Ritchhart, Ron. "Building a Curriculum around Big Ideas."

*Teaching Children Mathematics*. The National Council of Teachers of Mathematcis, 1999. Web. 7 Oct. 2013.

This article discussed that as educators we should focus mathematics education around generative topics instead of themes. I thought the article was reasonable because it stated that educating around generative topics would create a curriculum in which students do more problem solving and communication. These things are important in math in order for students to truly understand mathematics.

**"Watch What You Say"**

Roberts, Sally K. "Watch What You Say."

*Teaching Children Mathematics*. The National Council of Teachers of Mathematcis, Dec. 2007. Web. 23 Sept. 2013.

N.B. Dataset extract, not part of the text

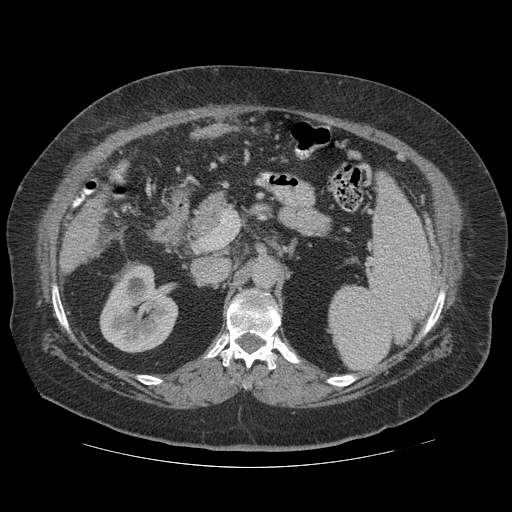
Contrast-enhanced abdominal CT (liver protocol), one axial slice; slice 57 of 121 in the series (ordered by position); reconstruction kernel STANDARD; soft-tissue window (W 400 / L 40 HU); 2.5 mm slice thickness; 512 × 512 image matrix, field of view 420 × 420 mm. From the clinical record (not read from this slice): diagnosis: hepatocellular carcinoma (patient treated with transarterial chemoembolisation; whether this scan precedes or follows treatment is not stated here); TNM stage (as recorded): Stage-IIIA; Child-Pugh class: A.
Annotated regions visible in this slice (semi-automatically segmented with operator editing):
- liver parenchyma outside the tumour (the mass and vessels are separate outlines, so this box may not span the whole liver): bounding box (x1, y1, x2, y2) in pixels: (60, 242, 78, 272)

This article first discussed a scenario in which the teacher asked the students to describe what a square looks like and this scenario made students realize describing shapes is actually hard, because you have to be very descriptive. This whole article then discusses ways to introduce elementary students into learning about geometric shapes and gives examples of activities to use. I liked this article because it let students discuss shapes and had students go more in depth with shapes.

**"Selecting and Creating Mathematical Tasks: From Research to Practice"**

Smith, Margaret S., and Mary K. Stein. "Selecting and Creating Mathematical Tasks: From Research to Practice."

*JSTOR*. The National Council of Teachers of Mathematcis, Feb. 1998. Web. 28 Oct. 2013.

This article discussed ways to get students engaged in high level thinking by using the right mathematical tasks. This article gave me ways to think about if a mathematical task is appropriate for my classroom. This article shows the different levels of demands for students. I also noticed that this article had some of the tasks we used for class and in class we had some discussions about what tasks are appropriate for students.

**"Standards-Based Grading: FAQ"**

"Standards-Based Grading: FAQ."

*ThinkThankThunk*. 18 May 2010. Web. 16 Sept. 2013. <http://101studiostreet.com/wordpress/?p=673>.

This article/site answered questions about Standards-Based Grading to help clarify what it exactly is. It answers questions on how to organize SBG's and how to use them in the classroom, instead of using traditional exams.

This site was very helpful because I was a little confused on what Standards-Based Grading was. After reading these answers to the frequently asked questions I feel more comfortable with taking SBG exams instead of traditional exams and one day I may even try out SBG's in my classroom.